When the Show Box Plots option is selected the ImarisVantage automatically orders all values of the selected variables from the smallest to the largest and determines the maximum and the minimum, the median and the important percentiles. Based on these calculations, the box plots are set up and displayed alongside the Vantage plot. The box plots can be drawn in all 3 dimensions.
How to interpret a box plot
A box plot splits the data set into quartiles. The central box contains 50% of the data. It represents the values from the 25th percentile Q1, to 75th percentile Q3. The median value is indicated by the line within the box plot.
The straight lines, called whiskers, extend from the ends of the box. The line extending from the first quartile to the minimum contains the smallest 25% of values and the line from the third quartile to the maximum contains the largest 25% of values.
The spread of all the data on a box plot is visualised by the distance between the smallest and largest value. The smaller the box, the more consistent the data values are with the median of the data.
Data distribution and plot box
The length of the whiskers, the position of the median inside the box and the space between the different parts of the box provide information about the data distribution or skewness of a set of data.
A near symmetric data distribution is indicated by whiskers of equal length and a median positioned in the middle of the box.
When this is not the case and a plot box is not symmetrical, it can be concluded that the data distribution is not symmetrical. The data distribution is considered not symmetrical if within the data set there are either relatively high proportion of large or small values.
When the box is not centered between the whiskers, the data is either positively or negatively skewed. A positive skew is characterized by many small values and a few extremely large ones. In this case, the box is shifted significantly toward the low values and the whisker towards the higher values is longer.
A negative skew, on the other hand, is characterized by many large values and only a few extremely small ones. In this case, the box is shifted significantly towards the high values and the whisker towards the lower values is longer.
Multiple data sets
If the Vantage plot is composed of multiple objects (e.g. multiple experimental groups), a separate box for each object is created in the viewing area and a set of box plots are displayed side by side. For ease of comparison, the colour of the box plot corresponds to the colour of the Surpass object which is being used.

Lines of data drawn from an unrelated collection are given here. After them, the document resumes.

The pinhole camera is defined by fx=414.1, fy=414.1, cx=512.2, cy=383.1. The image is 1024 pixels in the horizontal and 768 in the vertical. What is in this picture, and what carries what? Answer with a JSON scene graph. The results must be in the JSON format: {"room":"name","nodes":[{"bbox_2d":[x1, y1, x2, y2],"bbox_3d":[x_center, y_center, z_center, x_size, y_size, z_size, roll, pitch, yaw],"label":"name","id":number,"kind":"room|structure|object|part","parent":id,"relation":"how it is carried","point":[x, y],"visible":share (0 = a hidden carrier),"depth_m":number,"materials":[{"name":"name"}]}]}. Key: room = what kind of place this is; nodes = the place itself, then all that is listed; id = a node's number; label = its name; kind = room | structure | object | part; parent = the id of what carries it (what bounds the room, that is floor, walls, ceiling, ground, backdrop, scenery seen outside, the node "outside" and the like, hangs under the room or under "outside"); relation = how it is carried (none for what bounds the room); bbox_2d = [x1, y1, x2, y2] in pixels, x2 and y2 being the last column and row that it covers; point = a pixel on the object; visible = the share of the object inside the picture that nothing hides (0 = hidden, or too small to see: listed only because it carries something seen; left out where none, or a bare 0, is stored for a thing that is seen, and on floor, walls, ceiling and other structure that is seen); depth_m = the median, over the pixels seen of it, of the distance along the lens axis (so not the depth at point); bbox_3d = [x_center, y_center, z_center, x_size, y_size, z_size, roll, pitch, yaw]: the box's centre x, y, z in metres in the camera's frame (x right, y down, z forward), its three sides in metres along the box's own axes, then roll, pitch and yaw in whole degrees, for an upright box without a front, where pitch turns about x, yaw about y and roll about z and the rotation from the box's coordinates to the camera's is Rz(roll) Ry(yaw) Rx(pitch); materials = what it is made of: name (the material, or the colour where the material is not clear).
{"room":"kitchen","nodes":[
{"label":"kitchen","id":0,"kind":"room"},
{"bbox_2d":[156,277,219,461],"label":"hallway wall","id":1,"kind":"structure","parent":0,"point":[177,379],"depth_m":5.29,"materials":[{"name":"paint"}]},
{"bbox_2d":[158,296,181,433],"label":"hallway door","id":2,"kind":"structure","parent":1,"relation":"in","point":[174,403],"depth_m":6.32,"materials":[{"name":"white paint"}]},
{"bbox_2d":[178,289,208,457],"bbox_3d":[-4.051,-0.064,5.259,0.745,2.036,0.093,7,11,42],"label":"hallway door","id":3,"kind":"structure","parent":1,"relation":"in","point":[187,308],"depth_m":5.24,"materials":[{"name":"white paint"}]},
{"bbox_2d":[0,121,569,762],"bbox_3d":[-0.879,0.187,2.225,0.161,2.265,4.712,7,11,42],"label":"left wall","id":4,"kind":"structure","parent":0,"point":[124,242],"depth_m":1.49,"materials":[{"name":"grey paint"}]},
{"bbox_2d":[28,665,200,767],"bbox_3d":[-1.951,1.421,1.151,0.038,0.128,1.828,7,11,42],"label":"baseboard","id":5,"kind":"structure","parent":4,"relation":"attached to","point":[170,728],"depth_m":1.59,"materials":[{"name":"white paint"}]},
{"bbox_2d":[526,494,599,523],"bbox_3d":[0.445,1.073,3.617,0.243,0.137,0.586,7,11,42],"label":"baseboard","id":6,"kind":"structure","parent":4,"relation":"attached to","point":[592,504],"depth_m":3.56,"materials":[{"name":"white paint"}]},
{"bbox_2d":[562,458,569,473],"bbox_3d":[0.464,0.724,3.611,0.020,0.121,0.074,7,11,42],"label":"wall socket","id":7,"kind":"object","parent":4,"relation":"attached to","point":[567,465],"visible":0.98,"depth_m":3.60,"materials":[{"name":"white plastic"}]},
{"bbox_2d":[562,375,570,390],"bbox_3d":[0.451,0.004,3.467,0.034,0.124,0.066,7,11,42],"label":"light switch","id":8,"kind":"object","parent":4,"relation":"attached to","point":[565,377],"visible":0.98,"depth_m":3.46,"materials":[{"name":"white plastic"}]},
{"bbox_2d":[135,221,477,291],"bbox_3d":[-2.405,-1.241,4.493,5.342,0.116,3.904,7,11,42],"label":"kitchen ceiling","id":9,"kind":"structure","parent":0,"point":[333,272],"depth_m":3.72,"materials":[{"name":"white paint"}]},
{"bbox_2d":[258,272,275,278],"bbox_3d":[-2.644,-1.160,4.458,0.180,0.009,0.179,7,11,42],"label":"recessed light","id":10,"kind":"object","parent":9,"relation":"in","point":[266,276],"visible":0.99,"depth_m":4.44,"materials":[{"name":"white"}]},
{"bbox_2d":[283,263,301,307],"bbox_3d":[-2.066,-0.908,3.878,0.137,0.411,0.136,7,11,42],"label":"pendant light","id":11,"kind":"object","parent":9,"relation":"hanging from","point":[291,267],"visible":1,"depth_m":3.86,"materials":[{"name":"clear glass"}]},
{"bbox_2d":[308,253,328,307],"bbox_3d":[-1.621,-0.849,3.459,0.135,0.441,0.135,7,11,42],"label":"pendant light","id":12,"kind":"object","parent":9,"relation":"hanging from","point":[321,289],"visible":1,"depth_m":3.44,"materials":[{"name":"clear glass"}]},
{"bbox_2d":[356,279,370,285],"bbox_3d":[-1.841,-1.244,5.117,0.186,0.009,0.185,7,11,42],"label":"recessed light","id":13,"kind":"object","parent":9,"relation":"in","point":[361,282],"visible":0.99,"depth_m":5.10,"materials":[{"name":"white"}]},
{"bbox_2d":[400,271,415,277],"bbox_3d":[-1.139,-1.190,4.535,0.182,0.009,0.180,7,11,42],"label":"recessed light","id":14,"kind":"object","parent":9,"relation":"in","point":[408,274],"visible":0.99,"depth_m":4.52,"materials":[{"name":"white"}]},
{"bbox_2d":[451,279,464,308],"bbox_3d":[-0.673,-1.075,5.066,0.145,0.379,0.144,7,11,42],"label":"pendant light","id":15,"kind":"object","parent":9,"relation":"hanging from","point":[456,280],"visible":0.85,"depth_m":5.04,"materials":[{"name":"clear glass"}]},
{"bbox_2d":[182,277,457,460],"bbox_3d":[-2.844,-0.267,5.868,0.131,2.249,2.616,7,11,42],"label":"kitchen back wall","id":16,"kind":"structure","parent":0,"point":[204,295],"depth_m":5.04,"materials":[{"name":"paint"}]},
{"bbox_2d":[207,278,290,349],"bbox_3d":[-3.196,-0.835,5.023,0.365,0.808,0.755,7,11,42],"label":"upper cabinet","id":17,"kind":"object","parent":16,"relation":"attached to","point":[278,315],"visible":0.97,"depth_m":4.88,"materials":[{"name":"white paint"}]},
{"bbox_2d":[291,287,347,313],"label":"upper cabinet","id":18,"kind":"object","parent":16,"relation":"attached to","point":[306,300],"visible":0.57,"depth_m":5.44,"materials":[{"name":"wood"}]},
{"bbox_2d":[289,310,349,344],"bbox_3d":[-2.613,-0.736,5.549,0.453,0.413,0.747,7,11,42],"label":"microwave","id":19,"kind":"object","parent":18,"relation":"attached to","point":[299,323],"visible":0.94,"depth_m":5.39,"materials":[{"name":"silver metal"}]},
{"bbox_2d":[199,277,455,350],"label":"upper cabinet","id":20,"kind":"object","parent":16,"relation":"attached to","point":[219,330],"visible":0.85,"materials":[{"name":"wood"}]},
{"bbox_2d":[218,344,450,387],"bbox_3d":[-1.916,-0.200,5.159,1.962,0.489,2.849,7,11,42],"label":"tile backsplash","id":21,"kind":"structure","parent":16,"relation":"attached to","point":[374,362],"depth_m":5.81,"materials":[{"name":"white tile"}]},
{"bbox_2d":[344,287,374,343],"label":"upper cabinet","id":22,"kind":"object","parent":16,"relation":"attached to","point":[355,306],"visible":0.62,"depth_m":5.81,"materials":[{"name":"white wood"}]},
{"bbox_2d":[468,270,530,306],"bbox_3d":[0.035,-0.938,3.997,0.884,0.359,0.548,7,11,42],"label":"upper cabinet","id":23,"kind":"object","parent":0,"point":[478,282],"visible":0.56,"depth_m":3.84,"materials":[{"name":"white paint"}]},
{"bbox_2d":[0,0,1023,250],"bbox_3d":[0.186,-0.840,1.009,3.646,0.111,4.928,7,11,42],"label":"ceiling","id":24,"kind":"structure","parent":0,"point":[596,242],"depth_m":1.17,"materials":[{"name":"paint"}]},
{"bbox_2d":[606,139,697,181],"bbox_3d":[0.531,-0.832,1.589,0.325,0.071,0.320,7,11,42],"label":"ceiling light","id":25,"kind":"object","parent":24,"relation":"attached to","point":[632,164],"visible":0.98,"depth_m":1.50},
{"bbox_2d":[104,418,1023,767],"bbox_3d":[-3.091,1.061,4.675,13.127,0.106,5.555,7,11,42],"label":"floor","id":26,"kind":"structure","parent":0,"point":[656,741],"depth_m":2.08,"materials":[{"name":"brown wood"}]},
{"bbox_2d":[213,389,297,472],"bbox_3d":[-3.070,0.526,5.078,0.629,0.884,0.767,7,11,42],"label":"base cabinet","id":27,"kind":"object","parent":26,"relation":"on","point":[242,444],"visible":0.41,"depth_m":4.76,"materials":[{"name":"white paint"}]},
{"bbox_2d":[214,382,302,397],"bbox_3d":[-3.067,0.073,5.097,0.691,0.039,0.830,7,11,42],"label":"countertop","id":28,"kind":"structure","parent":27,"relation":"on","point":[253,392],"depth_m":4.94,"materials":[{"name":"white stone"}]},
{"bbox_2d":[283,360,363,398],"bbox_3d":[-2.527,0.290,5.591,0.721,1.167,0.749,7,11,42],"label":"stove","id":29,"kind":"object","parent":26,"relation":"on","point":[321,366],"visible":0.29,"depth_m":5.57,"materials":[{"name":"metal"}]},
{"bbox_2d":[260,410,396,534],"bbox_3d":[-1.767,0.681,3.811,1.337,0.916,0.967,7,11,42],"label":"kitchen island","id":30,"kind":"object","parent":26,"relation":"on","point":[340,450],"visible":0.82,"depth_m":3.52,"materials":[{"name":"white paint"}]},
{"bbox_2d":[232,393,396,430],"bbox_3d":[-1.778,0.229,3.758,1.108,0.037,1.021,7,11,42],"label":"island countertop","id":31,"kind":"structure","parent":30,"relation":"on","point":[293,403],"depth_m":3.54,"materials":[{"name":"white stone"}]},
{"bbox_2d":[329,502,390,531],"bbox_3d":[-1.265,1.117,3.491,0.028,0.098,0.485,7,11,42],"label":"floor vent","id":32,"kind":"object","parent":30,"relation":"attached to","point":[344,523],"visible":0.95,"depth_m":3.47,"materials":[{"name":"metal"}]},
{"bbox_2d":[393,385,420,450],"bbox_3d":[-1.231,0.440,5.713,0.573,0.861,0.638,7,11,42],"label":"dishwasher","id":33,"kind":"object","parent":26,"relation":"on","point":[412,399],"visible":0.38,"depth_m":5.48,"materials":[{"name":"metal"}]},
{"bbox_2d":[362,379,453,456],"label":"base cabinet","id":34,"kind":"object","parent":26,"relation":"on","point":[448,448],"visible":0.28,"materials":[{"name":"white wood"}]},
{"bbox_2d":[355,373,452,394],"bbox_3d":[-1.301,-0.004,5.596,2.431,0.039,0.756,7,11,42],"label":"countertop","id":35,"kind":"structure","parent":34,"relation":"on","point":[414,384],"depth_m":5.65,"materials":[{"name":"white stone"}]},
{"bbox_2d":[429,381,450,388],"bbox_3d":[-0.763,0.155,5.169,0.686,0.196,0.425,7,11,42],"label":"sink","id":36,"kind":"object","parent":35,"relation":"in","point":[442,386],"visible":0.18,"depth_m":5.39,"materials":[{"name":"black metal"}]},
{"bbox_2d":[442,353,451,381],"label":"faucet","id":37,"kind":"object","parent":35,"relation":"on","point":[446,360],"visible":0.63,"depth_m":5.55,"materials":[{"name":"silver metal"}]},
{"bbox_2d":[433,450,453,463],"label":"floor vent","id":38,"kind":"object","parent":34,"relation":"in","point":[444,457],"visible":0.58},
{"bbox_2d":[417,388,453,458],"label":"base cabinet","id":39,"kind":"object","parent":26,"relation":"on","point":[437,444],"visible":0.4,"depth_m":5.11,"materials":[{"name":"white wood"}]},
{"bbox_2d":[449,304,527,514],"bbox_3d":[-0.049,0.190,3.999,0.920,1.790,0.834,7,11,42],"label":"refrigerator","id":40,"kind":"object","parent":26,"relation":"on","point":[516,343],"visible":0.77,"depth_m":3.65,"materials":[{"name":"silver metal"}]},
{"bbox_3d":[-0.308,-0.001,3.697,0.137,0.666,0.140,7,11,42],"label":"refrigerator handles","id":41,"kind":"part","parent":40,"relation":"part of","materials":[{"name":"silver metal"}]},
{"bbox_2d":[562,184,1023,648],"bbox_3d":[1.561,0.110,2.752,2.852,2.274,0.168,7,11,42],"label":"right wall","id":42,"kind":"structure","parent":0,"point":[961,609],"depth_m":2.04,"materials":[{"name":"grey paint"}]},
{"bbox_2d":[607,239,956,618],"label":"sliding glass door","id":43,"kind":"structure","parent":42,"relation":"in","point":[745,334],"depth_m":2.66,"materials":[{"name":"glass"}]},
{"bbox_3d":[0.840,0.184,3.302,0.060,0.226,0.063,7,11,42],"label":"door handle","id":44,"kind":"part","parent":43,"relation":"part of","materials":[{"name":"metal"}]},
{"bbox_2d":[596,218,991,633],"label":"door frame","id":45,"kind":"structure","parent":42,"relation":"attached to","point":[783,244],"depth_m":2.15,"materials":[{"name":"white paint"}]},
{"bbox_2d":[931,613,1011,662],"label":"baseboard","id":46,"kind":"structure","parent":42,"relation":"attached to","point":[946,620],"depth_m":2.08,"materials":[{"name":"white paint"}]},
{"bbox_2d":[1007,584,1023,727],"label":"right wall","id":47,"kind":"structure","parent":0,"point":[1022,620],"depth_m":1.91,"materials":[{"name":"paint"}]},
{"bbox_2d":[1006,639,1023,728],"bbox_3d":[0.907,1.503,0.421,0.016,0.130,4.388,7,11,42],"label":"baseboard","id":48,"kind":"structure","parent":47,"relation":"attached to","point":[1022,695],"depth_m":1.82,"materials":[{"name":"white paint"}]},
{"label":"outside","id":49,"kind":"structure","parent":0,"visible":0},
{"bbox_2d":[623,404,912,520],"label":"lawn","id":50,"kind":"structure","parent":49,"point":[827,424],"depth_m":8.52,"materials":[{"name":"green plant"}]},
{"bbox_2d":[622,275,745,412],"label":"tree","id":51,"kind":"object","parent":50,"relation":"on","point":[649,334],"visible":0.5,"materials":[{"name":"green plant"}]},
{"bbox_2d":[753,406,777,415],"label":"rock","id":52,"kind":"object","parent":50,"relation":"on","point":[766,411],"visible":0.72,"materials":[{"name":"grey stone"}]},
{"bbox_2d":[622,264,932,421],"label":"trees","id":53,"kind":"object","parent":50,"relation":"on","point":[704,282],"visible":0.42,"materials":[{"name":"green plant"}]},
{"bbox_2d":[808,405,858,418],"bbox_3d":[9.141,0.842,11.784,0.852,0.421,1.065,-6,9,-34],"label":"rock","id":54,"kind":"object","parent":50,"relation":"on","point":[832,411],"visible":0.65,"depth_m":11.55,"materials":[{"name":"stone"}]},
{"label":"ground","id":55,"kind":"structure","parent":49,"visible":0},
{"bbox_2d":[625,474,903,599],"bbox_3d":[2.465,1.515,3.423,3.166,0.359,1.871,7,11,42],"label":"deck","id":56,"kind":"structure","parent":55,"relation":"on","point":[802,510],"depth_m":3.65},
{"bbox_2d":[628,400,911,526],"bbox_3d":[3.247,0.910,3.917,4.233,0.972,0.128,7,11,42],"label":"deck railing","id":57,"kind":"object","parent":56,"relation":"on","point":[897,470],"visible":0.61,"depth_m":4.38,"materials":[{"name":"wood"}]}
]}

By comparing position, range, median, dispersion and skewness box plots allow a quick visual assessment of multiple data sets / objects / experimental groups. They can also help identify the difference in distribution and variability between several data sets.
Time and box plots
When using the “Time” plot type, the box plots represent a moving statistical summary. The box plot position and shape changes at each time point.
In addition, the 2D XY and XZ projection plots display the colored regions and lines . These represent the five-number summary of the selected variable over time. On these projection plots, a thick line indicates where the median value lies. The range between the Q1 and Q3 values is shown as the dark shaded region, while the minimum and the maximum range is the lighter shaded region.
You can easily compare how two or more variables change across time based on the line position and size of the shaded regions.
In the Plot Numbers’ Area, the Summary table displays numerical data that is graphically shown using a box plot. The table displays the key percentiles of the selected variable: minimum, the lower quartile -Q1, the median, the upper quartile -Q3 and maximum.